Nothing to indicate any supernatural inclinations there, right? That snippet could be about anything, anyone, anywhere.
Then, I wrote another tiny snippet:
Halfway through the second whiskey, the telephone started to wail. It pierced the rain like an augur foretelling new wounds.
I glanced at the black bakelite monster and waited, hoping it would grow tired. It didn't.
The glass went with me to the gossip bench in the hallway. The handset hadn't slimmed in my absence. I picked it up but said nothing.
And a third one:
"Mrs. Gabe?" It wasn't really a question.
I recognized the thin male voice on the other side. My blood curdled for half a second. Not because of him. He was just an echo.
"No," I said. The answer had nothing to do with my name, either.
"We sent you a letter, Mrs. Gabe."
The neat stack of mail was out of sight, untouched on the sideboard, next to the decanter. I glanced at the whiskey left in my glass, wondered if taking a gulp would be heard through the line, and let it go.
"I don't care," my words finally came out, voice as flat as I could manage.
"Read the letter, Mrs. Gabe," the voice pressured. "Just... Read the letter first."
Okay, so now we know the first-person narrator is a "Mrs. Gabe" (allegedly). Still, nothing screams supernatural there. It's just Noir being Noir, with a female protagonist.
Full disclosure: I knew the protagonist was female since the beginning; there's nothing supernatural about that, either.
But this next snippet definitely sealed the deal for me:
Why? I wanted to ask, but didn't feel like begging for an answer that would never arrive. So I let the silence fester, listening to the pale newt on the other side breathe as he grew something akin to impatience, not a backbone tough enough to question or hurry me.
The rain was still pounding the windowpanes, demanding to get in. The whiskey left in my glass kept on sneering at me next to the telephone. I thought of you - the only one who mattered, the one I'd die and kill for - and closed my eyes for a moment.
"We're sending you a Mike," the voice finally said, breaking the silence like a rock through the window.
A hunter. They were sending a hunter. Again, no point in asking why.
"When?"
"In the morning. Eight o'clock?"
"Fine," I said, sounding like a warm body with no pulse. "Anything else?"
"Goodnight, Mrs. Gabe."
I stared at the black bakelite monster for a while after replacing the receiver. Then, I took the whiskey back with me to the living room sideboard, ransacked the neat stack of mail, found the letter "they" had sent me, and went to bed. The whiskey never left my side.
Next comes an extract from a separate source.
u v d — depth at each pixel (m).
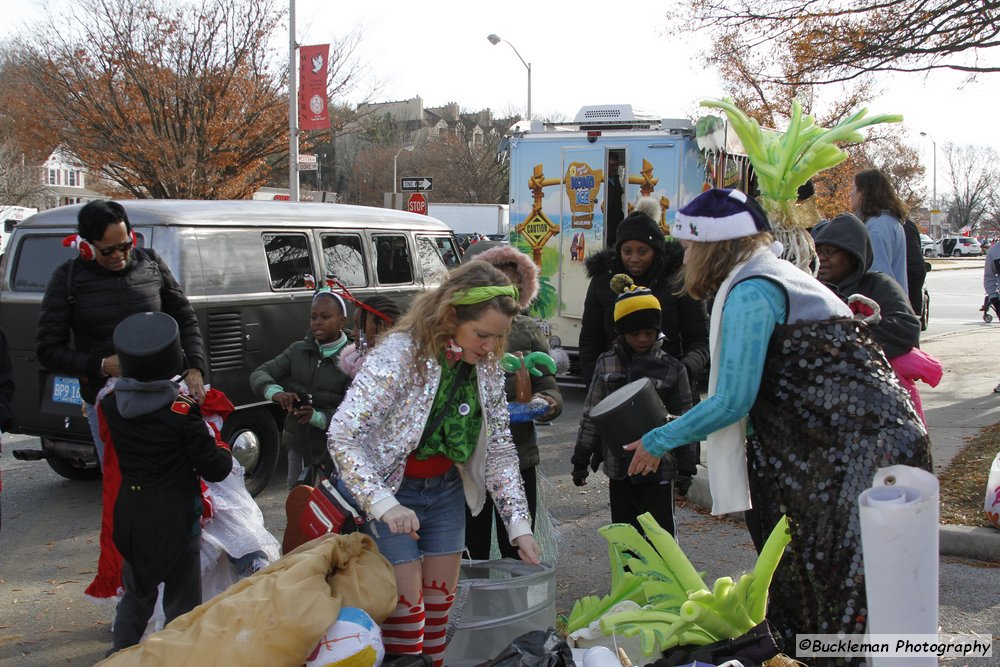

That's it; the story of how a fantasy WIP sneaked up on me in four snippets.
And, dear fellow writer/reader, if you've spotted why that last snippet propelled the whole story into the supernatural side of storytelling for me, you are, without a shadow of a doubt, my kind of person!My plan now is to finish writing the first draft of "Grime and Shadows, Mrs. Gabe: A Supernatural Noir" in the next few months. Mostly because I can't stop thinking about this story. I'll also be writing micro poetry about this WIP on a daily basis - because, again, I am obsessed with these characters, their story, and how it sneaked up on me.
Thank you so much for taking the time to read this very long post.